Thank you very much for pointing out this interesting problem: I'm
sure there is room for improvement here for our new label compiler.

If you use the -modern option of the compiler you would get a much
clearer message, namely:

# let f1 g =
    g l:3 ();
    (Toto g);;
This expression has type l:int -> unit -> 'a but is here used with
  t1 = ?l:int -> unit -> unit

This clearly states that the optional status of the label is involved
in the problem.

Hence, a language level fix could simply be to allow the user to write
the question mark with the label as:

let f1 g =
    g ?l:3 ();
    (Toto g);;

Now, in conjontion with the -modern option, this would be perfectly clear to
understand why g l:3 is rejected while g ?l:3 is not.

Unfortunately, this last program is not yet handled properly by the
compiler, since it causes an assertion failure into the typechecker:

# let f1 g =
      g ?l:3 ();
      (Toto g);;
This expression has type ?l:Uncaught exception: File
"typing/", line 0, characters 6649-6661: Assertion failed

> We would very much like to see this clearly documented in ocaml 2.99
> reference manual, as it is a serious change in the behavior of the
> typing system. Determinism is lost, as typing f1 would succeed if typing
> was done in reverse order (from last line to first line).
> Perhaps also a different error message from the compiler would help in
> detecting such problems.

I don't think that determinism is lost, in the sense that the compiler
always output the same answers! But you're right to mention that this
would be another way to test in which order in which the type-checker
type-checks the sub-expressions of a program.
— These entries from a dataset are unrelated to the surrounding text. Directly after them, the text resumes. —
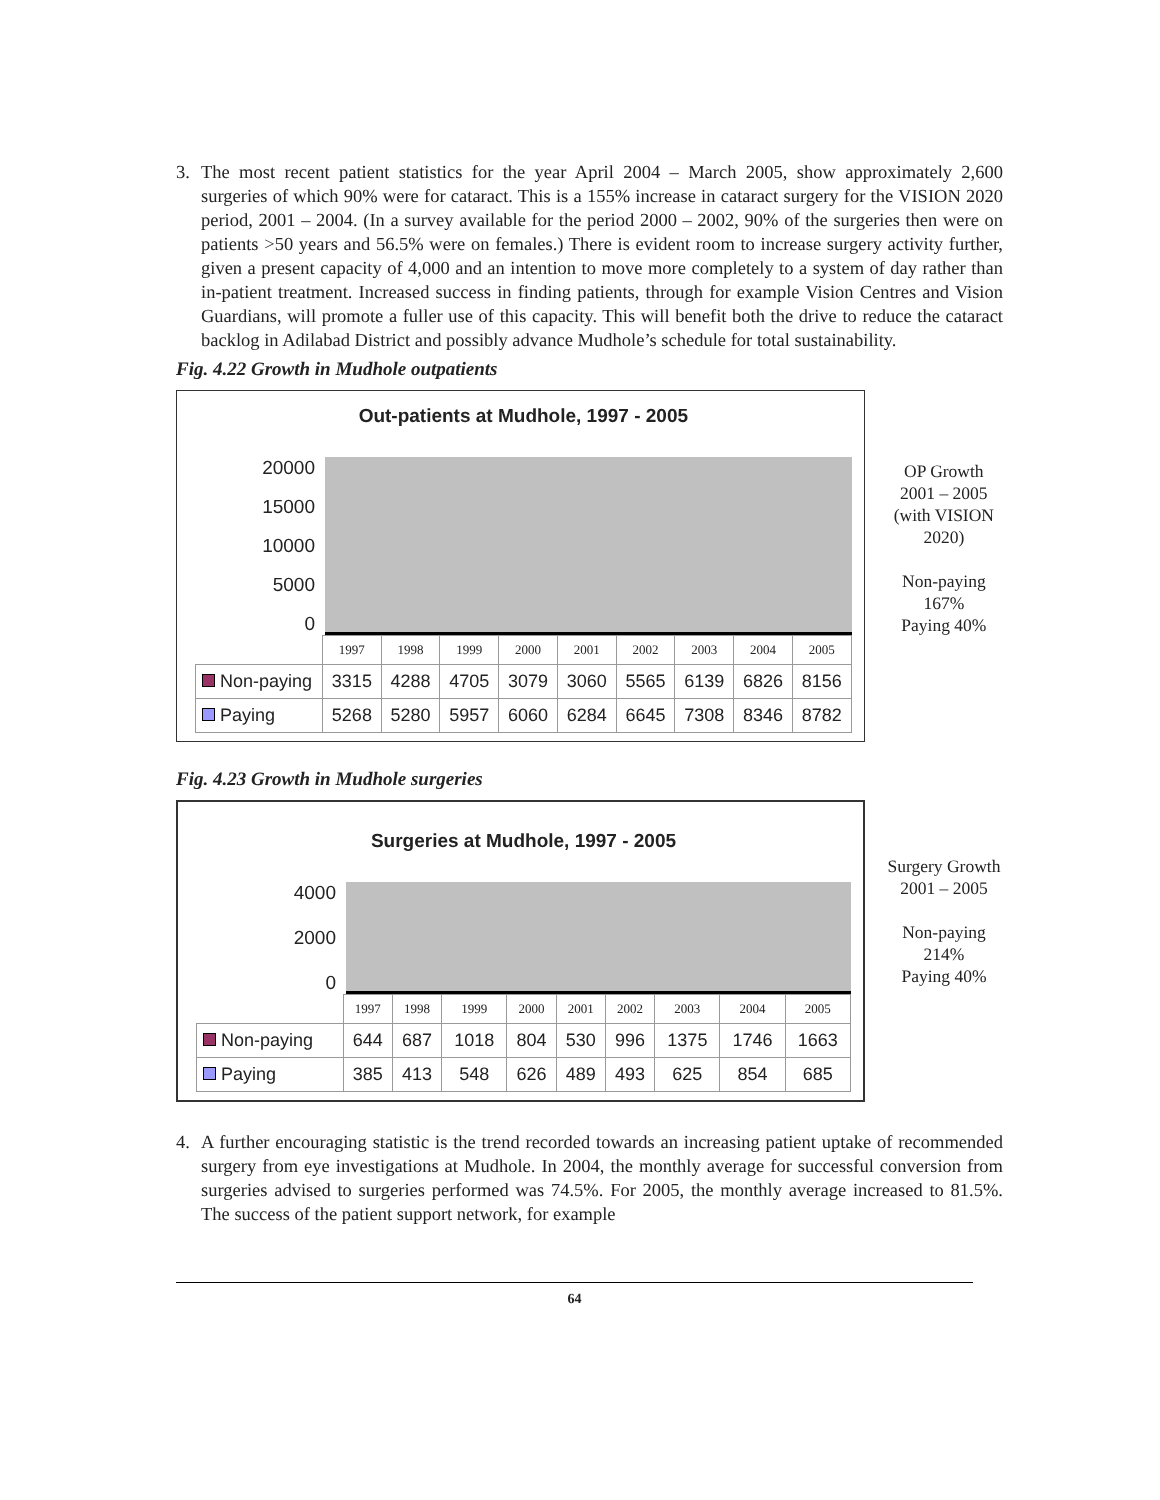3. The most recent patient statistics for the year April 2004 – March 2005, show approximately 2,600 surgeries of which 90% were for cataract. This is a 155% increase in cataract surgery for the VISION 2020 period, 2001 – 2004. (In a survey available for the period 2000 – 2002, 90% of the surgeries then were on patients >50 years and 56.5% were on females.) There is evident room to increase surgery activity further, given a present capacity of 4,000 and an intention to move more completely to a system of day rather than in-patient treatment. Increased success in finding patients, through for example Vision Centres and Vision Guardians, will promote a fuller use of this capacity. This will benefit both the drive to reduce the cataract backlog in Adilabad District and possibly advance Mudhole’s schedule for total sustainability.
Fig. 4.22 Growth in Mudhole outpatients
Out-patients at Mudhole, 1997 - 2005
20000
15000
10000
5000
0
| | 1997 | 1998 | 1999 | 2000 | 2001 | 2002 | 2003 | 2004 | 2005 |
| Non-paying | 3315 | 4288 | 4705 | 3079 | 3060 | 5565 | 6139 | 6826 | 8156 |
| Paying | 5268 | 5280 | 5957 | 6060 | 6284 | 6645 | 7308 | 8346 | 8782 |
OP Growth 2001 – 2005 (with VISION 2020)
Non-paying 167%
Paying 40%
Fig. 4.23 Growth in Mudhole surgeries
Surgeries at Mudhole, 1997 - 2005
4000
2000
0
| | 1997 | 1998 | 1999 | 2000 | 2001 | 2002 | 2003 | 2004 | 2005 |
| Non-paying | 644 | 687 | 1018 | 804 | 530 | 996 | 1375 | 1746 | 1663 |
| Paying | 385 | 413 | 548 | 626 | 489 | 493 | 625 | 854 | 685 |
Surgery Growth 2001 – 2005
Non-paying 214%
Paying 40%
4. A further encouraging statistic is the trend recorded towards an increasing patient uptake of recommended surgery from eye investigations at Mudhole. In 2004, the monthly average for successful conversion from surgeries advised to surgeries performed was 74.5%. For 2005, the monthly average increased to 81.5%. The success of the patient support network, for example
64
You're also right in that we always would like better and better error
messages, I would say particularly for the last program I wrote: we
would very much like the compiler not to fail to print the error

No doubt that this erroneous error message will be corrected before
the experimental 2.99 version will turn into a stable 3.0 version of
Objective Caml. Also, may be Jacques could tell us what is his opinion
about the optional labels status in expressions (as in g ?l:3).